As children, many of us learned to wake up in time to go to school with breakfast already in our stomachs. Our parents attempt to pack us a healthy lunch, or if they are busy, lunch money is given to our greedy little hands. After a long seven hours, we finally arrive at home again, our backpacks full of homework that needs to be finished by the next day. However, not all of us have had days like this.
There are so many options for a good education in today’s society. Public school, private school, online classes, you name it. Based on statistics, however, homeschooling has been becoming more popular and in demand. Education News have stated that, “Since 1999, the number of children who are being homeschooled has increased by 75%. Although currently the percentage of homeschooled children is only 4% of all school children nationwide, the number of primary school kids whose parents choose to forgo traditional education is growing seven times faster than the number of kids enrolling in K-12 every year.” There is not a definite reason for this growth, but people speculate that parents do not trust the education system, so they would rather put their children through homeschooling, hoping that they will receive a better education. However, have they done their research and examined the pros and cons of homeschooling?
In public school, there is a set amount of days in which students are “required” to attend school. For each of those days, teachers are required to create lesson plans for their classes. When you sit down and think about it, 180 days (the set amount of days that was required in my school district) is actually not a lot of time to teach an entire textbook. With homeschooling, students are able to work at their own pace and yet have an efficient and high-quality education. One day, a student can be in a happy mood and want to learn more than usual. Another day, he or she could have had a bad day so the workload could be lessened by a fraction. Being homeschooled can also allow for students to “skip” grades logically. A friend of mine was in several of my seventh grade classes, but the following year, he decided to try out homeschooling and ended up finishing two years worth of curriculum within a year. In public school, students who are recommended to skip a grade will skip a whole year of necessary material. With homeschooling, my friend was able to go over all material that was needed.

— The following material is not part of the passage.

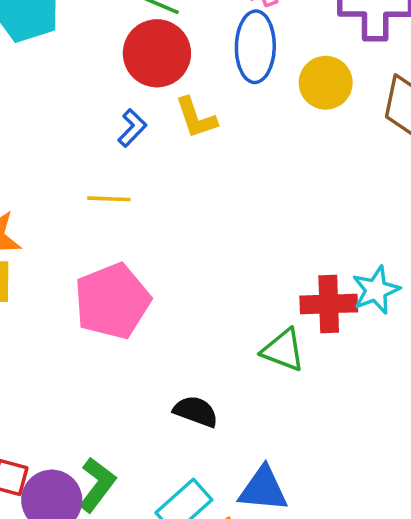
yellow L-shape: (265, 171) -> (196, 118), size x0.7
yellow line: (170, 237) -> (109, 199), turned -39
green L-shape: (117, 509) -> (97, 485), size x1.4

The reason why tutoring tends to be useful is because it involves the tutor and the student being one-on-one. When it is one-on-one, the attention is only on the one student, so the teacher is able to observe and note the weaknesses and strengths of that student. Also, each lecture will be made for that student alone, so a lecture can be made with that student in mind. This is very important, since each student learns differently. According to Study Mode, approximately 65% of the population is perceived as visual learners. However, what about the other 35% of the population? Homeschooling lets a teacher teach in a way where a certain student is able to learn efficiently.
Typically, when a person says that he or she is homeschooled, one may automatically assume that that person does not have as many friends as a typical student. According to TP college writer Lauren Collier, “Being homeschooled [during elementary school] limited my opportunity to meet and connect with kids my own age in the school setting.” However, when a student is homeschooled and they are taking high school courses, depending on the state, they can attend extracurriculars at the nearby public high school as well. TP college writer Olivia Cunningham stated, “In Pennsylvania, students are allowed to participate in co-curricular activities at the public school, so my siblings and I have been involved in activities through the public school, with other homeschoolers, such as co-op or chess clubs, with social groups such as Scouting and 4H, and with service organizations such as the local food pantry and church groups. So we never lacked a social life!”
Several of the students that I interviewed stated that their parents were the ones who taught them at home. Luckily, all of their parents were former certified teachers. However, not everyone is lucky enough to have a legitimate teacher living with them. Parents tend to find programs and/or teachers and sign up their children by the reviews they see online. However, each program has pros and cons, and they are very different as well. Some parents also tend to stop working and end up teaching their own children. Although this may seem like a money-saver idea, if a teacher does not teach well, it will negatively impact the child’s learning.
When I asked my interviewees if they preferred being homeschooled or attending school, there was a tie. As Collier also stated, “Overall, I preferred being in public school just because of the amazing friends I made and the experiences like school dances, field trips, choir competitions, and other things that are difficult to replicate in the homeschool environment. It’s hard to make friends and try new things when you’re stuck inside with books all day!” Another student stated that she liked being homeschooled because of the personal attention she was able to receive, and that led to a better understanding of certain subjects.
Homeschooling is a great alternative when it comes to education. If you are contemplating on choosing between homeschooling or not, hopefully this article will help in deciding.